Today's post is a guest post from Nico Weber, who did so much good work on Chrome in his 20% time I didn't realize he wasn't fulltime on the project until it was announced that he joined.
Browsers are racing to add "Hardware accelerated rendering" to their feature checklists. As usual, this means different things in different browsers. In Chrome, the near-term plan is to accelerate CSS 3d transforms and WebGL.
Chrome's renderer process is sandboxed, so it can't access the graphics card directly. To remedy this, a new process is introduced: The GPU process. The GPU process talks to the GPU and keeps all GPU-related state (modelview matrix, textures, what have you).
CSS 3d Transforms
When a page uses CSS 3d transforms, the renderer renders the contents of the layer with the to-be-transformed content as usual into memory and then sends it to the GPU process (via shared memory), which keeps it in a texture. The GPU process then composites all the layer textures, using the current transform of every layer, and writes the result into an IOSurface the size of the tab contents (an IOSurface is a OS X primitive that represents a piece of GPU memory that can be shared across processes). Since the textures and the surface are all in GPU memory, this is a GPU->GPU copy, so this is fast. The GPU process then notifies the browser process, which takes the same IOSurface and renders it to the screen.
When e.g. the rotation angle of a layer is changed, the renderer only needs to send the updated angle to the GPU process, and recompositing can happen completely on the graphics card.

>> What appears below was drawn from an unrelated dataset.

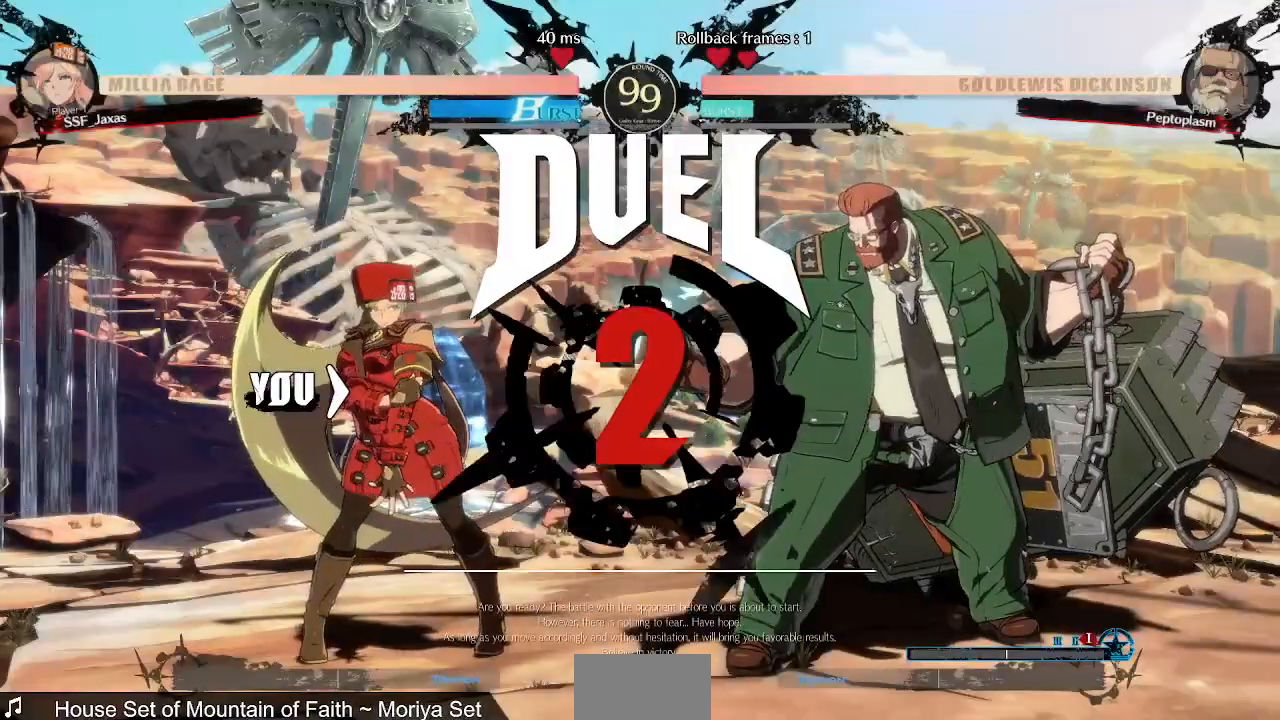
{"dt_ms": 520, "buttons": ["CROSS"], "events": [[360, "CROSS", "down"]]}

For historical reasons, plugins using the CoreAnimation drawing model also send their contents to the browser in an IOSurface. For correct compositing, plugins would need to send them to the GPU process, which would then composite them with the other layers. The browser shouldn't need to do anything to draw such plugins. That's not implemented yet, and until then css transforms on plugins won't work.

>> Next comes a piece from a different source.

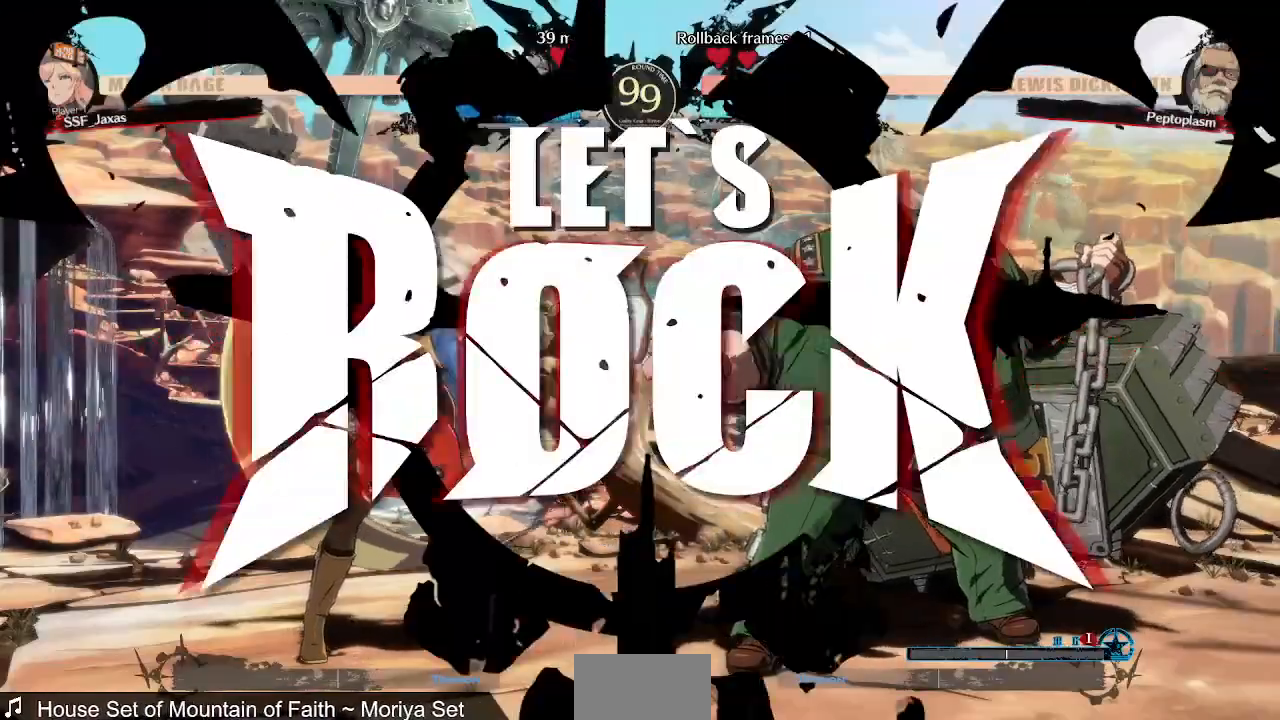
{"dt_ms": 480, "buttons": ["DPAD_UP", "DPAD_RIGHT"], "events": [[40, "CROSS", "down"], [80, "DPAD_DOWN", "up"], [120, "R1", "up"], [160, "DPAD_RIGHT", "down"], [160, "DPAD_UP", "down"], [160, "L1", "up"], [200, "CROSS", "up"], [280, "DPAD_UP", "up"], [480, "DPAD_UP", "down"]]}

Longer term, the GPU process will also do hardware accelerate decoding of movie frames, as far as I understand. The movie container parsing will stay in the renderer, this wants to be sandboxed. The flow will be: raw data from the network arrives in browser -> sent to renderer -> splits it into raw video frames sent to gpu process -> gpu process does hardware accelerated decoding into a texture -> gpu composites that texture with its other textures into the IOSurface -> browser draws IOSurface. This might be somewhat inaccurate, I'm not too familiar with how video works.
A WebGL texture upload looks similar: The encoded image arrives over the network in the browser -> sent to renderer for decompression -> uncompressed data sent to GPU process -> GPU process uploads image data into a texture. Since textures are usually uploaded only once and after that referenced by ID, that's not quite as terrible as it sounds.
When the renderer wants to execute a WebGL command, say
glUniform4f(), it just calls that function. Through a shim
library, the function call is serialized into something called a
command buffer, which is then sent to the GPU process and executed.
Aside: Comparison with Safari
Safari currently does not have a separate sandboxed renderer process: HTML rendering and UI live in the same process, and this process can access the GPU directly. This means that Safari can upload the rendered HTML directly into a CALayer (roughly the same as an OpenGL texture) and let CoreAnimation composite all layers directly onto the screen. This saves a gpu->gpu copy.
For WebGL, Safari can call out to OpenGL directly, without having to ship all GL commands to another process.